The unaudited condensed consolidated balance sheets of WJ as of March 30, 2008 and the unaudited condensed consolidated statements of operations and cash flows of WJ for the three month period ended March 30, 2008, and the notes related thereto, as required by this Item 9.01(a) of Form 8-K, are incorporated herein by reference to Item 1 of WJ’s Quarterly Report on Form 10-Q as filed on May 14, 2008.
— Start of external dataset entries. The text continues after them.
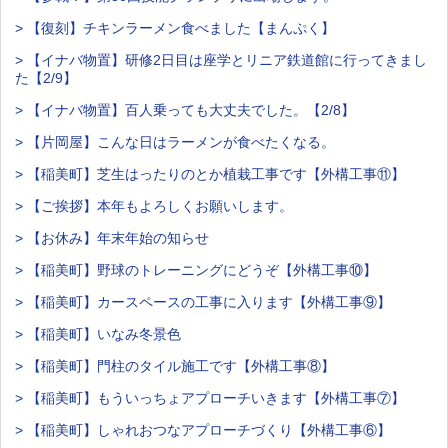
> 【復刻】チキンラーメン食べました【まんぷく】
> 【イナバ物置】研修2日目は座学とリニア鉄道館に行ってきまし
た【2/9】
> 【イナバ物置】百人乗っても大丈夫でした。【2/8】
> 【片岡屋】こんな日はラーメンが食べたくなる。
> 【稲美町】芝生はったりのとか植栽工事です【外構工事⑪】
> 【ご挨拶】本年もよろしくお願いします。
> 【お休み】年末年始の知らせ
> 【稲美町】野球のトレーニングにどうぞ【外構工事⑩】
> 【稲美町】カースペースの工事に入ります【外構工事⑨】
> 【稲美町】いなみ冬景色
> 【稲美町】門柱のタイル施工です【外構工事⑧】
> 【稲美町】もういっちょアプローチいきます【外構工事⑦】
> 【稲美町】しゃれおつなアプローチづくり【外構工事⑥】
(b) Pro Forma Financial Information.

In accordance with Item 9.01(b) of Form 8-K, the pro forma financial information required pursuant to Article 11 of Regulation S-X is filed as Exhibit 99.2 to this Amendment.

(d) Exhibits.

 

Exhibit

  

Description

23.1    Consent of Deloitte & Touche LLP, independent registered public accounting firm, with respect to WJ Communications, Inc.
99.1    Audited Financial Statements of WJ Communications, Inc. for the year ended December 31, 2007.
99.2    Unaudited pro forma condensed combined balance sheet of TriQuint as of March 31, 2008, the unaudited pro forma condensed combined statement of operations of TriQuint for the interim period ended March 31, 2008 and the unaudited pro forma condensed combined statement of operations of TriQuint for the fiscal year ended December 31, 2007.


SIGNATURES

Pursuant to the requirements of the Securities Exchange Act of 1934, the registrant has duly caused this report to be signed on its behalf by the undersigned hereunto duly authorized.

 

TRIQUINT SEMICONDUCTOR, INC.
By:   /s/ STEVEN J. BUHALY
 

Steven J. Buhaly

Chief Financial Officer

Date: August 6, 2008


INDEX TO EXHIBITS

 

Exhibit

Number

  

Description of Exhibit

23.1    Consent of Deloitte & Touche LLP, independent registered public accounting firm, with respect to WJ Communications, Inc.
99.1    Audited Financial Statements of WJ Communications, Inc. for the year ended December 31, 2007.
99.2    Unaudited pro forma condensed combined balance sheet of TriQuint as of March 31, 2008, the unaudited pro forma condensed combined statement of operations of TriQuint for the interim period ended March 31, 2008 and the unaudited pro forma condensed combined statement of operations of TriQuint for the fiscal year ended December 31, 2007.